A few minutes later, Sock and Puppet returned to their habitat, and I waved my parents off with my nonna beside me.

“Okay, Chef Gia. What are you whipping up today?”

“Don’t worry about it, nonna. Just sit back, relax, and watch me work my magic.”

I ran to the kitchen, washed my hands twice since I’d handled Sock and Puppet, and donned my favorite apron. I disinfected the countertop before retrieving the recipe book from the pantry. I flipped through the book and beamed when I found my next challenge.

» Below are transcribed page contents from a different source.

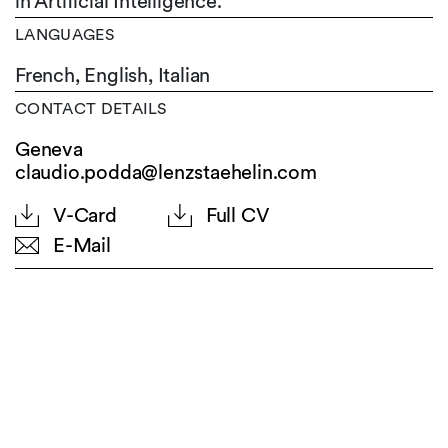
in Artificial Intelligence.
LANGUAGES
French,
English,
Italian
CONTACT DETAILS
Geneva
claudio.podda@lenzstaehelin.com
V-Card
Full CV
E-Mail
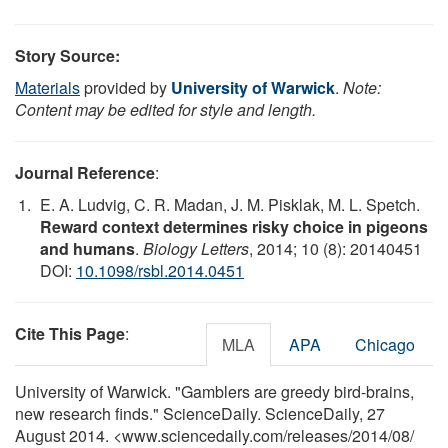
Story Source:
Materials
provided by
University of Warwick
.
Note:
Content may be edited for style and length.
Journal Reference
:
E. A. Ludvig, C. R. Madan, J. M. Pisklak, M. L. Spetch.
Reward context determines risky choice in pigeons
and humans
.
Biology Letters
, 2014; 10 (8): 20140451
DOI:
10.1098/rsbl.2014.0451
Cite This Page
:
MLA
APA
Chicago
University of Warwick. "Gamblers are greedy bird-brains,
new research finds." ScienceDaily. ScienceDaily, 27
August 2014. <www.sciencedaily.com
/
releases
/
2014
/
08
/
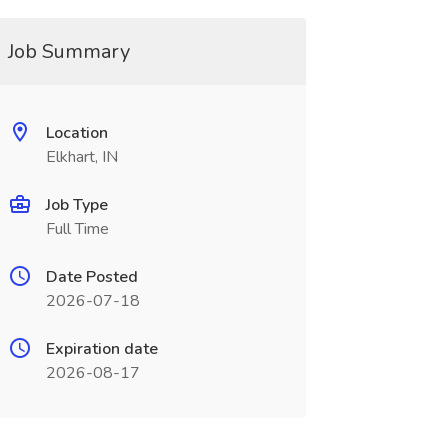
Job Summary
Location
Elkhart, IN
Job Type
Full Time
Date Posted
2026-07-18
Expiration date
2026-08-17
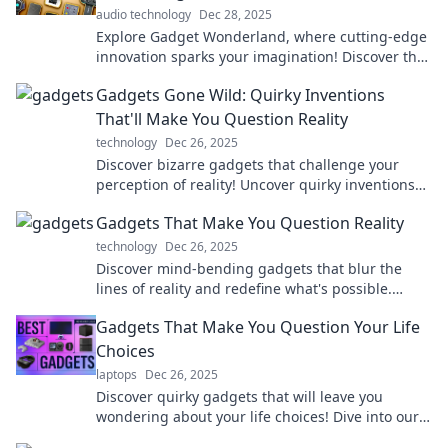
audio technology
Dec 28, 2025
Explore Gadget Wonderland, where cutting-edge
innovation sparks your imagination! Discover the
coolest gadgets that redefine everyday life.
Gadgets Gone Wild: Quirky Inventions
That'll Make You Question Reality
technology
Dec 26, 2025
Discover bizarre gadgets that challenge your
perception of reality! Uncover quirky inventions
that will leave you questioning everything.
Gadgets That Make You Question Reality
technology
Dec 26, 2025
Discover mind-bending gadgets that blur the
lines of reality and redefine what's possible.
Explore innovative tech that will blow your mind!
Gadgets That Make You Question Your Life
Choices
laptops
Dec 26, 2025
Discover quirky gadgets that will leave you
wondering about your life choices! Dive into our
entertaining reviews and find your next must-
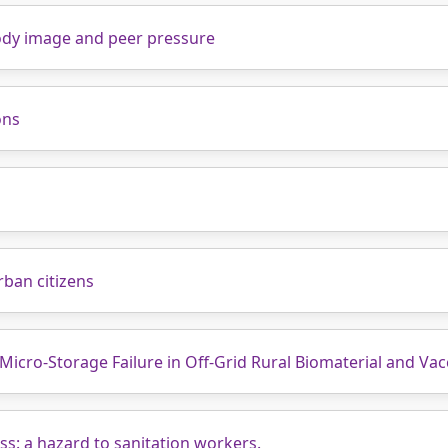
body image and peer pressure
ons
urban citizens
 Micro-Storage Failure in Off-Grid Rural Biomaterial and Vac
s: a hazard to sanitation workers.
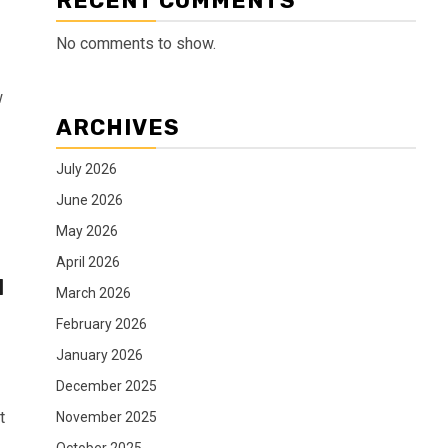
RECENT COMMENTS
No comments to show.
w
ARCHIVES
July 2026
June 2026
May 2026
April 2026
d
March 2026
February 2026
January 2026
December 2025
t
November 2025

“Tell me a story, Nonna,” I insisted, separating egg whites into a copper bowl.

She smiled softly.

“You want a story, huh? Have I told you about my sister who stole my man?”

I gasped dramatically.

“Your sister did what?”

She sat on the stool beside me and proceeded to tell me how her sister was a hussy who stole her man and was now sleeping with the fishes.

I smiled and started beating the meringue for my Baked Alaska. My family was a little crazy, and sometimes a little extra, but I wouldn’t change them for the world.